▶ _Work item_
Every line below should be copied exactly; drop the pictures.

▶ _Saved entries_
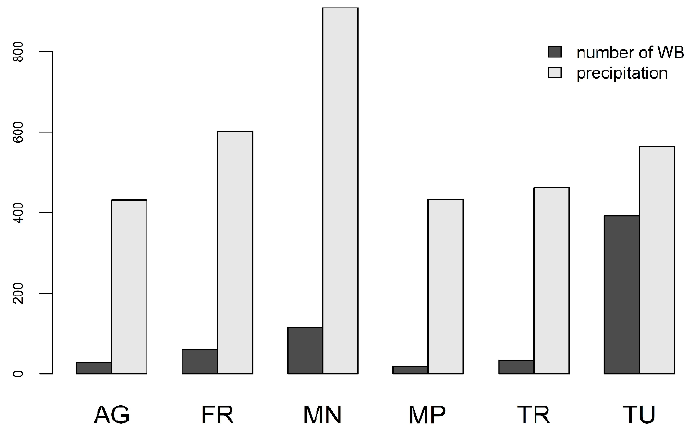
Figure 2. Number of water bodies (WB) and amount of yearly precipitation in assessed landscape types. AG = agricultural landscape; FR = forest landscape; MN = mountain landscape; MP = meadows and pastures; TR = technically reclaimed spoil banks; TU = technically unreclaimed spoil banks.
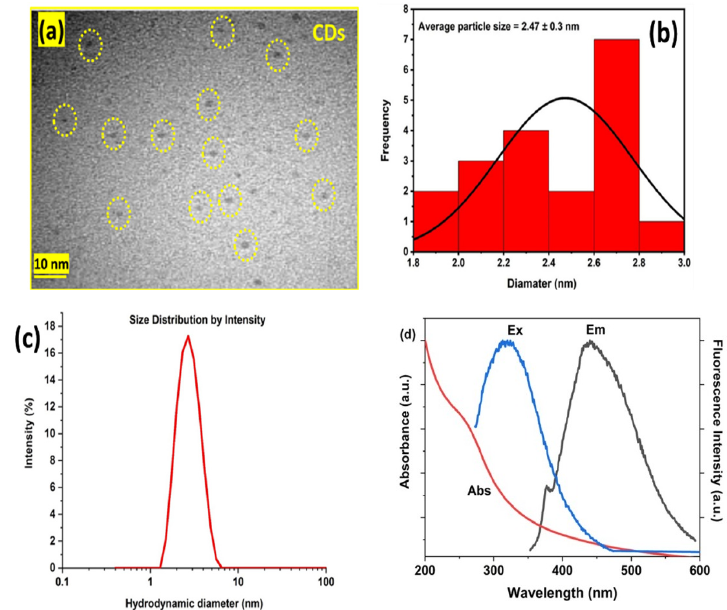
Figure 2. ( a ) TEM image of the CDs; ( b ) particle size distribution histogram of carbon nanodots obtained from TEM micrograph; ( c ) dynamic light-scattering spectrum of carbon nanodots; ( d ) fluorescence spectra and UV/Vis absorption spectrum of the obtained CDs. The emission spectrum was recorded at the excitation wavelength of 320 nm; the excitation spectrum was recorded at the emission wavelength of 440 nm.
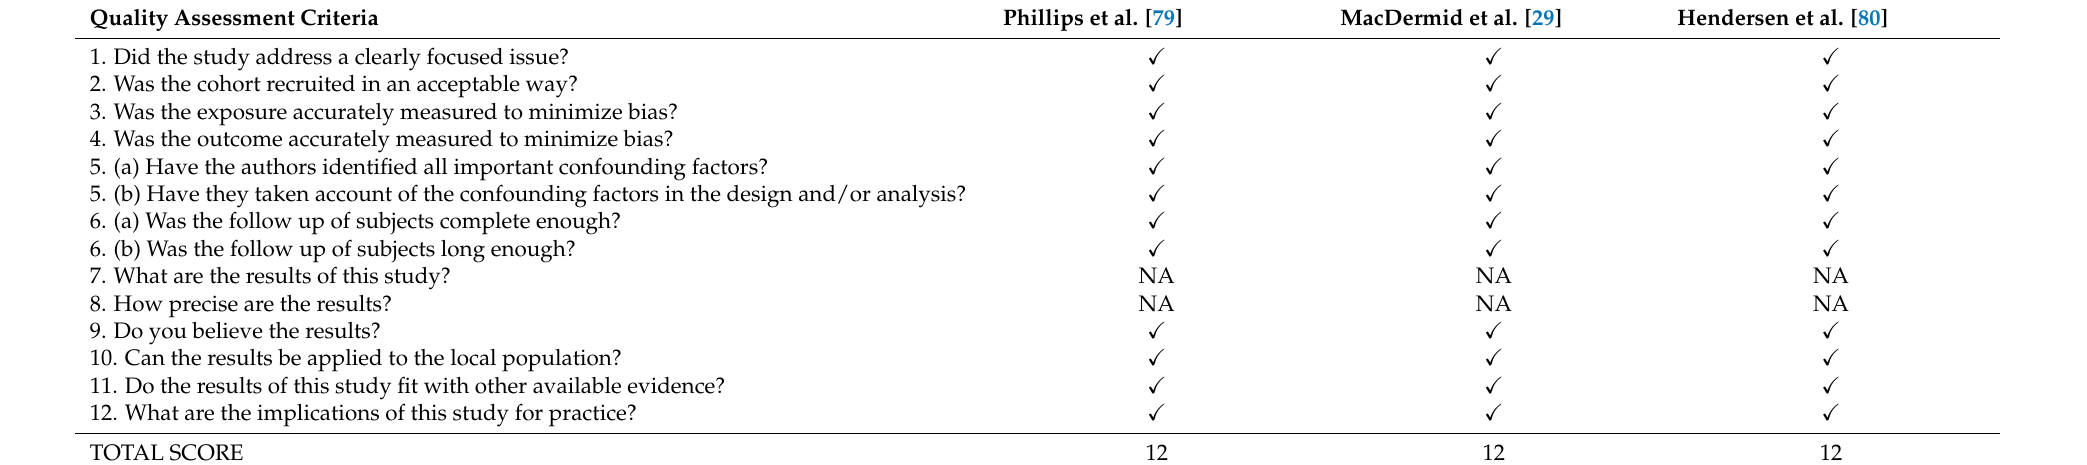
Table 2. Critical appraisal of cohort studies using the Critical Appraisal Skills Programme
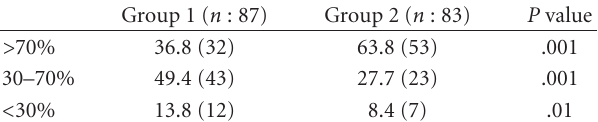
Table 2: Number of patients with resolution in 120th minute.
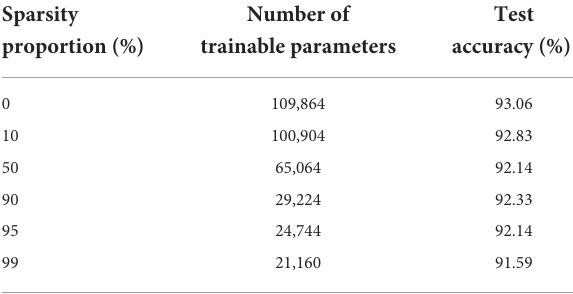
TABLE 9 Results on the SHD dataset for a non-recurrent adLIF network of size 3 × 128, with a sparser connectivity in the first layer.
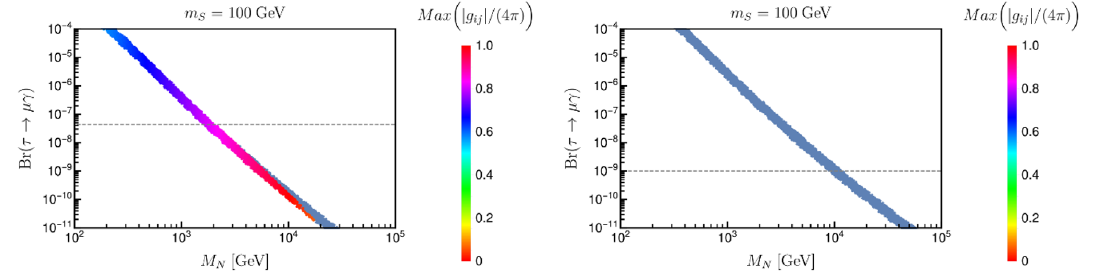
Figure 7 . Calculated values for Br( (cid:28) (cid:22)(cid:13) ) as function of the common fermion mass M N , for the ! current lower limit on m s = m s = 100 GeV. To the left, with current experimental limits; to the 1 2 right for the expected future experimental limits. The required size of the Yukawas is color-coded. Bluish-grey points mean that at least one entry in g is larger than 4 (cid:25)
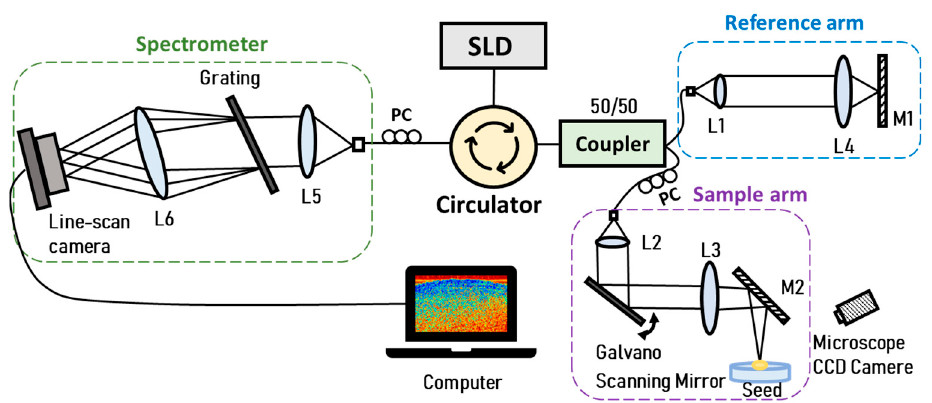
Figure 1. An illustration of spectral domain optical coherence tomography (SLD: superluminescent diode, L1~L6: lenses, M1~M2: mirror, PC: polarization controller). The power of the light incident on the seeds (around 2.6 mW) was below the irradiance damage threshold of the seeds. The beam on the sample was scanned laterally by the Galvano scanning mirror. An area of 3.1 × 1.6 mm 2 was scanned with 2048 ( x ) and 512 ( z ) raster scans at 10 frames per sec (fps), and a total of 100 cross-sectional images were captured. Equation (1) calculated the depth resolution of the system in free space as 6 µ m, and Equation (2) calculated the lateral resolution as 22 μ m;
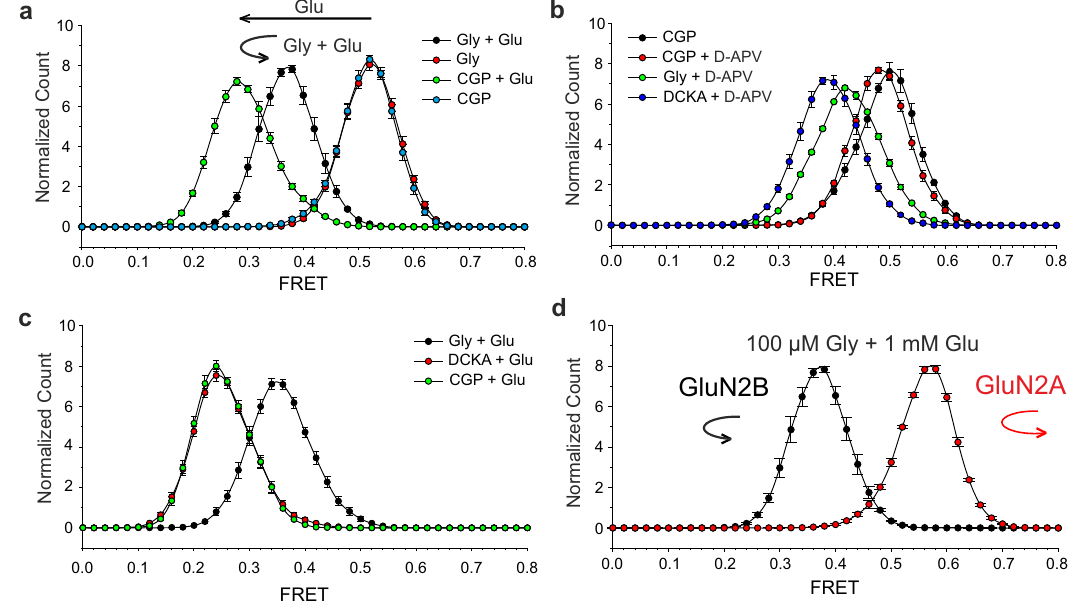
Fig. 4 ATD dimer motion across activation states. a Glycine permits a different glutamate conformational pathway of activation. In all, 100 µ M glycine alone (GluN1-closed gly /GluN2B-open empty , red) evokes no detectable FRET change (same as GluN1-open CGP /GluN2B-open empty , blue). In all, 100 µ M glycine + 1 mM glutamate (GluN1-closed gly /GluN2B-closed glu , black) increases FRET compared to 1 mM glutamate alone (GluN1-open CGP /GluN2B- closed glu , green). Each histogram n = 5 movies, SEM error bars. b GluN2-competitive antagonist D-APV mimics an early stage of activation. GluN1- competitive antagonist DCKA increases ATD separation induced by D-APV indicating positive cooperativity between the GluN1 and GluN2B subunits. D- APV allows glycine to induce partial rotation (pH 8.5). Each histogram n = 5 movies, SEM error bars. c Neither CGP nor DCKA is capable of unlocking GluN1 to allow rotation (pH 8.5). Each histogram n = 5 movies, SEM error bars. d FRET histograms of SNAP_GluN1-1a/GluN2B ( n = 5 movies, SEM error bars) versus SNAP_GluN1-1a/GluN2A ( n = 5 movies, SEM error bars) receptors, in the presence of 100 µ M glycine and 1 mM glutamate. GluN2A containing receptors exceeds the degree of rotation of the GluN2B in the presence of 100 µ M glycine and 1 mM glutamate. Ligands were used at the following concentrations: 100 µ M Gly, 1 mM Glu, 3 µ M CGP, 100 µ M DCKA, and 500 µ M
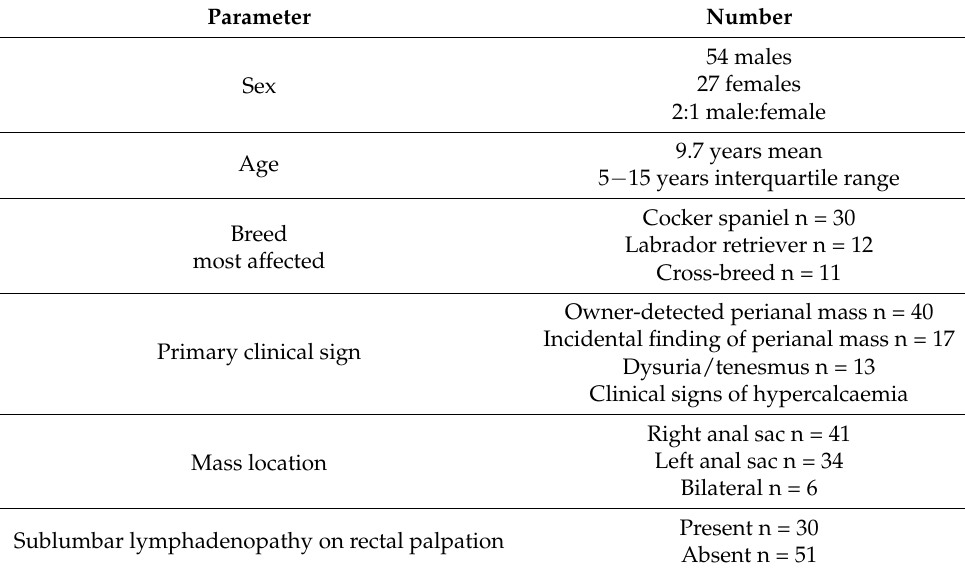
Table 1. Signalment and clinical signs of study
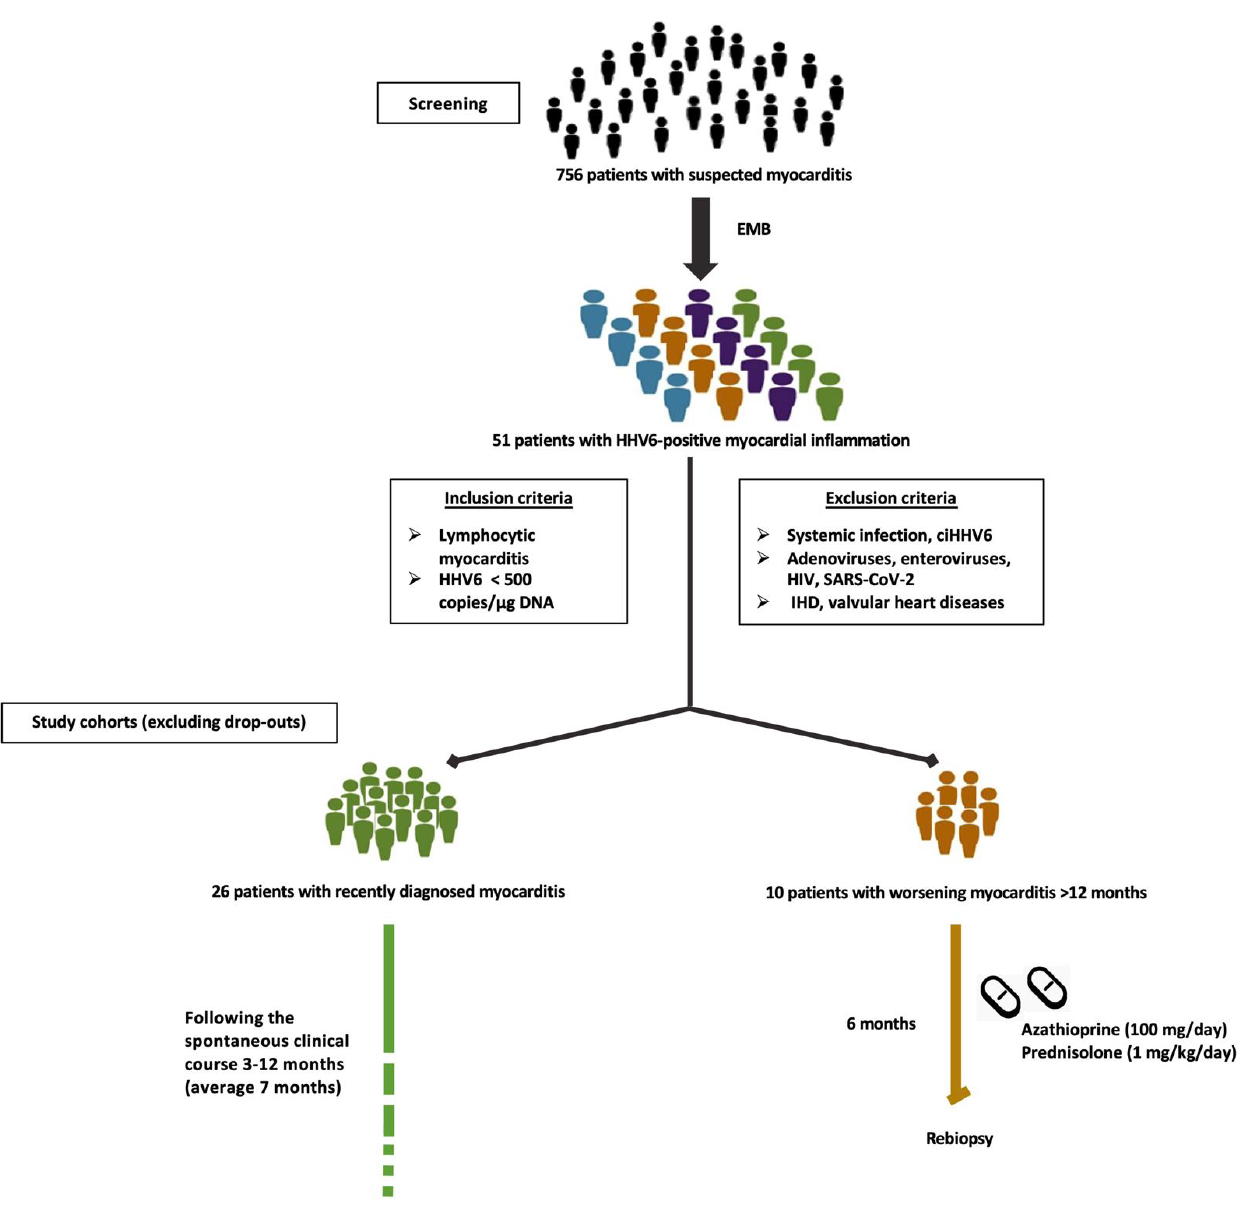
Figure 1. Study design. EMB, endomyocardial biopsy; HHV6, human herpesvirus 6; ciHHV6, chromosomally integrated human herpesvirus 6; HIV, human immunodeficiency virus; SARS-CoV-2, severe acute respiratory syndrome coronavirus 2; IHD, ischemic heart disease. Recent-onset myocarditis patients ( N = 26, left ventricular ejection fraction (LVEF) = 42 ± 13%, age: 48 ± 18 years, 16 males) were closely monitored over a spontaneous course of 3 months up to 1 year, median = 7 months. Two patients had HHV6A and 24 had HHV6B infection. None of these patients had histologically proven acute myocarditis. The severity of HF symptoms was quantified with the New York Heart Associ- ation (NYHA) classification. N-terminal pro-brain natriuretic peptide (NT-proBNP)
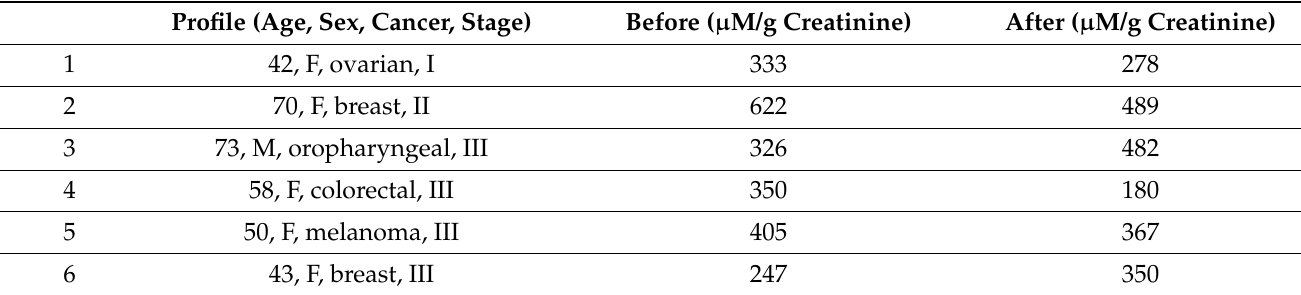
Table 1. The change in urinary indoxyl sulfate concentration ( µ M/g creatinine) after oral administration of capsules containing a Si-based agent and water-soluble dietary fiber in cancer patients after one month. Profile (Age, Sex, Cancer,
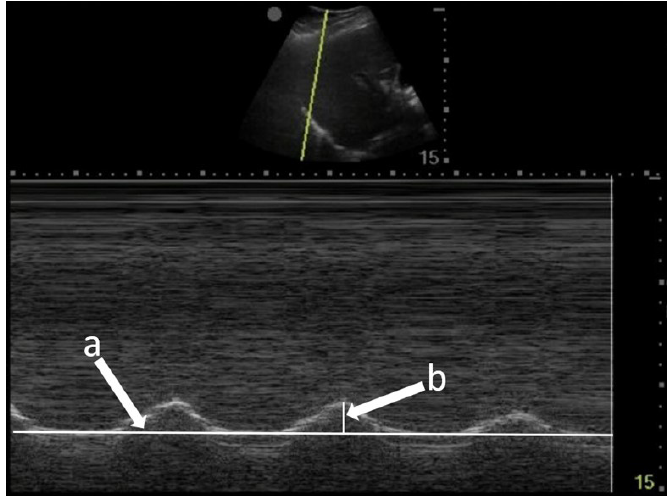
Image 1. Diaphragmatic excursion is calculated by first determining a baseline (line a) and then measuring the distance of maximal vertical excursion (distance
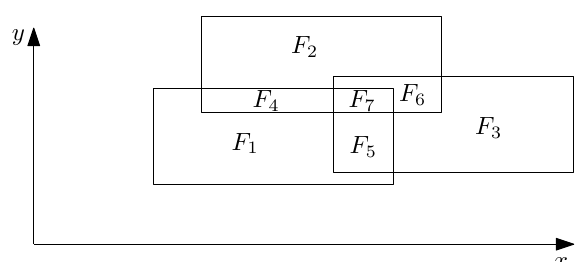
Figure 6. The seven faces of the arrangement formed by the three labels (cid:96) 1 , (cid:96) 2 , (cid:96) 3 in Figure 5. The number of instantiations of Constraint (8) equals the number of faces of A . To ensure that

▶ _Answer area_
Figure 2. Number of water bodies (WB) and amount of yearly precipitation in assessed landscape types. AG = agricultural landscape; FR = forest landscape; MN = mountain landscape; MP = meadows and pastures; TR = technically reclaimed spoil banks; TU = technically unreclaimed spoil banks.
Figure 2. ( a ) TEM image of the CDs; ( b ) particle size distribution histogram of carbon nanodots obtained from TEM micrograph; ( c ) dynamic light-scattering spectrum of carbon nanodots; ( d ) fluorescence spectra and UV/Vis absorption spectrum of the obtained CDs. The emission spectrum was recorded at the excitation wavelength of 320 nm; the excitation spectrum was recorded at the emission wavelength of 440 nm.
Table 2. Critical appraisal of cohort studies using the Critical Appraisal Skills Programme
Table 2: Number of patients with resolution in 120th minute.
TABLE 9 Results on the SHD dataset for a non-recurrent adLIF network of size 3 × 128, with a sparser connectivity in the first layer.
Figure 7 . Calculated values for Br( (cid:28) (cid:22)(cid:13) ) as function of the common fermion mass M N , for the ! current lower limit on m s = m s = 100 GeV. To the left, with current experimental limits; to the 1 2 right for the expected future experimental limits. The required size of the Yukawas is color-coded. Bluish-grey points mean that at least one entry in g is larger than 4 (cid:25)
Figure 1. An illustration of spectral domain optical coherence tomography (SLD: superluminescent diode, L1~L6: lenses, M1~M2: mirror, PC: polarization controller). The power of the light incident on the seeds (around 2.6 mW) was below the irradiance damage threshold of the seeds. The beam on the sample was scanned laterally by the Galvano scanning mirror. An area of 3.1 × 1.6 mm 2 was scanned with 2048 ( x ) and 512 ( z ) raster scans at 10 frames per sec (fps), and a total of 100 cross-sectional images were captured. Equation (1) calculated the depth resolution of the system in free space as 6 µ m, and Equation (2) calculated the lateral resolution as 22 μ m;
Fig. 4 ATD dimer motion across activation states. a Glycine permits a different glutamate conformational pathway of activation. In all, 100 µ M glycine alone (GluN1-closed gly /GluN2B-open empty , red) evokes no detectable FRET change (same as GluN1-open CGP /GluN2B-open empty , blue). In all, 100 µ M glycine + 1 mM glutamate (GluN1-closed gly /GluN2B-closed glu , black) increases FRET compared to 1 mM glutamate alone (GluN1-open CGP /GluN2B- closed glu , green). Each histogram n = 5 movies, SEM error bars. b GluN2-competitive antagonist D-APV mimics an early stage of activation. GluN1- competitive antagonist DCKA increases ATD separation induced by D-APV indicating positive cooperativity between the GluN1 and GluN2B subunits. D- APV allows glycine to induce partial rotation (pH 8.5). Each histogram n = 5 movies, SEM error bars. c Neither CGP nor DCKA is capable of unlocking GluN1 to allow rotation (pH 8.5). Each histogram n = 5 movies, SEM error bars. d FRET histograms of SNAP_GluN1-1a/GluN2B ( n = 5 movies, SEM error bars) versus SNAP_GluN1-1a/GluN2A ( n = 5 movies, SEM error bars) receptors, in the presence of 100 µ M glycine and 1 mM glutamate. GluN2A containing receptors exceeds the degree of rotation of the GluN2B in the presence of 100 µ M glycine and 1 mM glutamate. Ligands were used at the following concentrations: 100 µ M Gly, 1 mM Glu, 3 µ M CGP, 100 µ M DCKA, and 500 µ M
Table 1. Signalment and clinical signs of study
Figure 1. Study design. EMB, endomyocardial biopsy; HHV6, human herpesvirus 6; ciHHV6, chromosomally integrated human herpesvirus 6; HIV, human immunodeficiency virus; SARS-CoV-2, severe acute respiratory syndrome coronavirus 2; IHD, ischemic heart disease. Recent-onset myocarditis patients ( N = 26, left ventricular ejection fraction (LVEF) = 42 ± 13%, age: 48 ± 18 years, 16 males) were closely monitored over a spontaneous course of 3 months up to 1 year, median = 7 months. Two patients had HHV6A and 24 had HHV6B infection. None of these patients had histologically proven acute myocarditis. The severity of HF symptoms was quantified with the New York Heart Associ- ation (NYHA) classification. N-terminal pro-brain natriuretic peptide (NT-proBNP)
Table 1. The change in urinary indoxyl sulfate concentration ( µ M/g creatinine) after oral administration of capsules containing a Si-based agent and water-soluble dietary fiber in cancer patients after one month. Profile (Age, Sex, Cancer,
Image 1. Diaphragmatic excursion is calculated by first determining a baseline (line a) and then measuring the distance of maximal vertical excursion (distance
Figure 6. The seven faces of the arrangement formed by the three labels (cid:96) 1 , (cid:96) 2 , (cid:96) 3 in Figure 5. The number of instantiations of Constraint (8) equals the number of faces of A . To ensure that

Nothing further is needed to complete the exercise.